(Exercise objective): Please reproduce the entries below exactly from the line with "X0755379Y0628870D02*" through their last line, leaving out any pictures.

(Material for this task):

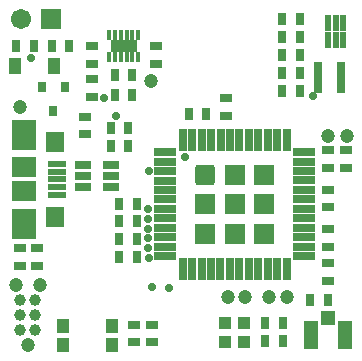
<source format=gts>
G04*
G04 #@! TF.GenerationSoftware,Altium Limited,Altium Designer,19.0.14 (431)*
G04*
G04 Layer_Color=8388736*
%FSAX25Y25*%
%MOIN*%
G70*
G01*
G75*
%ADD32R,0.03150X0.03543*%
%ADD41C,0.04737*%
%ADD42R,0.05524X0.03162*%
%ADD43R,0.08280X0.09855*%
%ADD44R,0.06312X0.07099*%
%ADD45R,0.08280X0.06902*%
%ADD46R,0.05906X0.01968*%
%ADD47R,0.02178X0.05524*%
%ADD48R,0.02729X0.02572*%
%ADD49R,0.03162X0.04343*%
%ADD50R,0.04343X0.03162*%
%ADD51R,0.01784X0.03556*%
%ADD52R,0.08674X0.03910*%
%ADD53R,0.04383X0.05603*%
%ADD54R,0.03950X0.03950*%
%ADD55R,0.07493X0.02769*%
%ADD56R,0.02769X0.07493*%
G04:AMPARAMS|DCode=57|XSize=67.06mil|YSize=67.06mil|CornerRadius=9.91mil|HoleSize=0mil|Usage=FLASHONLY|Rotation=0.000|XOffset=0mil|YOffset=0mil|HoleType=Round|Shape=RoundedRectangle|*
%AMROUNDEDRECTD57*
21,1,0.06706,0.04724,0,0,0.0*
21,1,0.04724,0.06706,0,0,0.0*
1,1,0.01981,0.02362,-0.02362*
1,1,0.01981,-0.02362,-0.02362*
1,1,0.01981,-0.02362,0.02362*
1,1,0.01981,0.02362,0.02362*
%
%ADD57ROUNDEDRECTD57*%
%ADD58R,0.06706X0.06706*%
%ADD59R,0.04737X0.04737*%
%ADD60R,0.04934X0.09461*%
%ADD61C,0.03898*%
%ADD62R,0.04343X0.04737*%
%ADD63C,0.06706*%
%ADD64C,0.04702*%
%ADD65C,0.02769*%
D32*
X0727465Y0679264D02*
D03*
X0719984D02*
D03*
X0723724Y0671390D02*
D03*
D41*
X0787709Y0609185D02*
D03*
X0781803D02*
D03*
X0801488D02*
D03*
X0821567Y0663024D02*
D03*
X0815268Y0663122D02*
D03*
X0756213Y0681232D02*
D03*
X0712512Y0672571D02*
D03*
X0795583Y0609185D02*
D03*
D42*
X0742827Y0645996D02*
D03*
Y0649736D02*
D03*
Y0653476D02*
D03*
X0733772Y0645996D02*
D03*
Y0649736D02*
D03*
Y0653476D02*
D03*
D43*
X0713890Y0633791D02*
D03*
Y0663319D02*
D03*
D44*
X0724224Y0661154D02*
D03*
Y0635957D02*
D03*
D45*
X0713890Y0652591D02*
D03*
Y0644520D02*
D03*
D46*
X0725110Y0653673D02*
D03*
Y0651114D02*
D03*
Y0648555D02*
D03*
Y0645996D02*
D03*
Y0643437D02*
D03*
D47*
X0820386Y0700819D02*
D03*
X0817827D02*
D03*
X0815268D02*
D03*
X0820386Y0694913D02*
D03*
X0817827D02*
D03*
X0815268D02*
D03*
D48*
X0811862Y0678673D02*
D03*
Y0686350D02*
D03*
Y0683791D02*
D03*
Y0681232D02*
D03*
X0819500Y0678673D02*
D03*
Y0686350D02*
D03*
Y0683791D02*
D03*
Y0681232D02*
D03*
D49*
X0717236Y0693043D02*
D03*
X0711331D02*
D03*
X0729047D02*
D03*
X0723142D02*
D03*
X0750110Y0683201D02*
D03*
X0744205D02*
D03*
Y0676508D02*
D03*
X0750110D02*
D03*
X0799913Y0701902D02*
D03*
X0805819D02*
D03*
X0799913Y0695898D02*
D03*
X0805819D02*
D03*
X0799913Y0689894D02*
D03*
X0805819D02*
D03*
X0799913Y0683988D02*
D03*
X0805819D02*
D03*
X0799913Y0678083D02*
D03*
X0805819D02*
D03*
X0794402Y0600524D02*
D03*
X0800307D02*
D03*
X0794402Y0594520D02*
D03*
X0800307D02*
D03*
X0748732Y0665681D02*
D03*
X0742827D02*
D03*
X0748732Y0659579D02*
D03*
X0742827D02*
D03*
X0745780Y0640469D02*
D03*
X0751685D02*
D03*
X0745780Y0634579D02*
D03*
X0751685D02*
D03*
X0745780Y0628594D02*
D03*
X0751685D02*
D03*
X0745780Y0622591D02*
D03*
X0751685D02*
D03*
X0774717Y0670209D02*
D03*
X0768811D02*
D03*
X0809362Y0608398D02*
D03*
X0815268D02*
D03*
D50*
X0736528Y0693043D02*
D03*
Y0687138D02*
D03*
Y0682020D02*
D03*
Y0676114D02*
D03*
X0734165Y0669421D02*
D03*
Y0663516D02*
D03*
X0757787Y0693043D02*
D03*
Y0687138D02*
D03*
X0815268Y0652394D02*
D03*
Y0658299D02*
D03*
X0821370Y0652394D02*
D03*
Y0658299D02*
D03*
X0781410Y0669815D02*
D03*
Y0675721D02*
D03*
X0815169Y0639205D02*
D03*
Y0645110D02*
D03*
X0815268Y0632020D02*
D03*
Y0626114D02*
D03*
Y0620602D02*
D03*
Y0614697D02*
D03*
X0756606Y0600130D02*
D03*
Y0594224D02*
D03*
X0750602D02*
D03*
Y0600130D02*
D03*
X0718417Y0625721D02*
D03*
Y0619815D02*
D03*
X0712512D02*
D03*
Y0625721D02*
D03*
D51*
X0742236Y0689303D02*
D03*
X0744205D02*
D03*
X0746173D02*
D03*
X0748142D02*
D03*
X0750110D02*
D03*
X0752079D02*
D03*
X0742236Y0696783D02*
D03*
X0744205D02*
D03*
X0746173D02*
D03*
X0748142D02*
D03*
X0750110D02*
D03*
X0752079D02*
D03*
D52*
X0747157Y0693043D02*
D03*
D53*
X0723894Y0686350D02*
D03*
X0711020D02*
D03*
D54*
X0780819Y0600721D02*
D03*
X0787118D02*
D03*
X0780819Y0594224D02*
D03*
X0787118D02*
D03*
D55*
X0760929Y0657630D02*
D03*
Y0654480D02*
D03*
Y0651291D02*
D03*
Y0648142D02*
D03*
Y0644992D02*
D03*
Y0641843D02*
D03*
Y0638732D02*
D03*
Y0635543D02*
D03*
Y0632394D02*
D03*
Y0629284D02*
D03*
Y0626094D02*
D03*
Y0622984D02*
D03*
X0807394Y0622965D02*
D03*
Y0626118D02*
D03*
X0807394Y0629276D02*
D03*
X0807394Y0632413D02*
D03*
X0807394Y0635563D02*
D03*
X0807394Y0638713D02*
D03*
X0807386Y0641843D02*
D03*
Y0645031D02*
D03*
Y0648181D02*
D03*
Y0651291D02*
D03*
Y0654480D02*
D03*
Y0657630D02*
D03*
D56*
X0766835Y0618831D02*
D03*
X0769992D02*
D03*
X0773142D02*
D03*
X0776291Y0618831D02*
D03*
X0779441Y0618831D02*
D03*
X0782590Y0618831D02*
D03*
X0785740D02*
D03*
X0788890Y0618835D02*
D03*
X0792039Y0618835D02*
D03*
X0795189Y0618831D02*
D03*
X0798366D02*
D03*
X0801677Y0618831D02*
D03*
X0801520Y0661764D02*
D03*
X0798331D02*
D03*
X0795221D02*
D03*
X0792071D02*
D03*
X0788921D02*
D03*
X0785772D02*
D03*
X0782622D02*
D03*
X0779472D02*
D03*
X0776323D02*
D03*
X0773173D02*
D03*
X0770024D02*
D03*
X0766835D02*
D03*
D57*
X0774323Y0650130D02*
D03*
D58*
X0784165Y0650130D02*
D03*
X0794008Y0650130D02*
D03*
X0774323Y0640287D02*
D03*
X0784165D02*
D03*
X0794008D02*
D03*
X0774224Y0630445D02*
D03*
X0784165D02*
D03*
X0794008D02*
D03*
X0722917Y0702098D02*
D03*
D59*
X0815268Y0602492D02*
D03*
D60*
X0809461Y0596587D02*
D03*
X0821075D02*
D03*
D61*
X0712728Y0608378D02*
D03*
X0717728D02*
D03*
X0712728Y0603378D02*
D03*
X0717728D02*
D03*
X0712728Y0598378D02*
D03*
X0717728D02*
D03*
D62*
X0743221Y0599539D02*
D03*
X0727079D02*
D03*
Y0593240D02*
D03*
X0743221D02*
D03*
D63*
X0712917Y0702098D02*
D03*
D64*
X0719228Y0613378D02*
D03*
X0711228D02*
D03*
X0715228Y0593378D02*
D03*
D65*
X0762217Y0612335D02*
D03*
X0756606Y0612532D02*
D03*
X0716252Y0689106D02*
D03*
X0740646Y0675524D02*
D03*
X0744500Y0669520D02*
D03*
X0755524Y0651454D02*
D03*
X0755440Y0638516D02*
D03*
X0755370Y0635366D02*
D03*
Y0632020D02*
D03*
X0755379Y0628870D02*
D03*
X0755429Y0625819D02*
D03*
X0755526Y0622179D02*
D03*
X0767728Y0656035D02*
D03*
X0810136Y0676409D02*
D03*
M02*

</source>
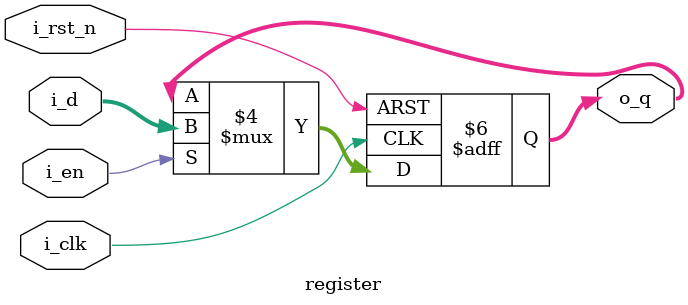
<source format=sv>
module register #(
parameter SIZE=64)(
input logic [SIZE-1:0] i_d,
input logic i_clk, i_rst_n, i_en,
output logic [SIZE-1:0] o_q
);

always_ff @ (posedge i_clk, negedge i_rst_n) begin
	if (!i_rst_n) o_q <= 0;
	else if (i_en) o_q <= i_d;
	else o_q <= o_q;
end //always_ff

endmodule 
</source>
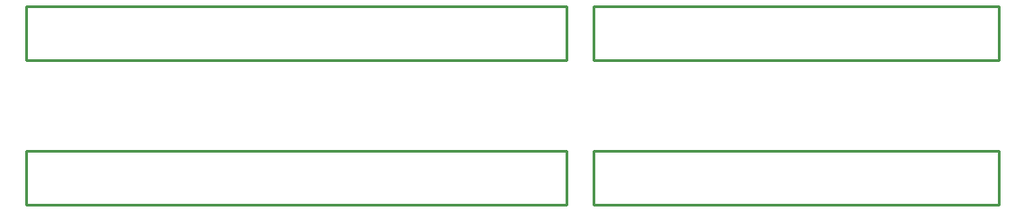
<source format=gbr>
G04 DipTrace 4.3.0.5*
G04 TopSilk.gbr*
%MOMM*%
G04 #@! TF.FileFunction,Legend,Top*
G04 #@! TF.Part,Single*
%ADD10C,0.25*%
%FSLAX35Y35*%
G04*
G71*
G90*
G75*
G01*
G04 TopSilk*
%LPD*%
X4572000Y-127000D2*
D10*
Y381000D1*
X762000D1*
Y-127000D1*
X4572000D1*
X508000D2*
Y381000D1*
X-4572000D1*
Y-127000D1*
X508000D1*
X4572000Y1238250D2*
Y1746250D1*
X762000D1*
Y1238250D1*
X4572000D1*
X508000D2*
Y1746250D1*
X-4572000D1*
Y1238250D1*
X508000D1*
M02*

</source>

(Reply to the exercise):
X0755379Y0628870D02*
D03*
X0755429Y0625819D02*
D03*
X0755526Y0622179D02*
D03*
X0767728Y0656035D02*
D03*
X0810136Y0676409D02*
D03*
M02*

</source>
<source format=sv>
module register #(
parameter SIZE=64)(
input logic [SIZE-1:0] i_d,
input logic i_clk, i_rst_n, i_en,
output logic [SIZE-1:0] o_q
);

always_ff @ (posedge i_clk, negedge i_rst_n) begin
	if (!i_rst_n) o_q <= 0;
	else if (i_en) o_q <= i_d;
	else o_q <= o_q;
end //always_ff

endmodule 
</source>
<source format=gbr>
G04 DipTrace 4.3.0.5*
G04 TopSilk.gbr*
%MOMM*%
G04 #@! TF.FileFunction,Legend,Top*
G04 #@! TF.Part,Single*
%ADD10C,0.25*%
%FSLAX35Y35*%
G04*
G71*
G90*
G75*
G01*
G04 TopSilk*
%LPD*%
X4572000Y-127000D2*
D10*
Y381000D1*
X762000D1*
Y-127000D1*
X4572000D1*
X508000D2*
Y381000D1*
X-4572000D1*
Y-127000D1*
X508000D1*
X4572000Y1238250D2*
Y1746250D1*
X762000D1*
Y1238250D1*
X4572000D1*
X508000D2*
Y1746250D1*
X-4572000D1*
Y1238250D1*
X508000D1*
M02*

</source>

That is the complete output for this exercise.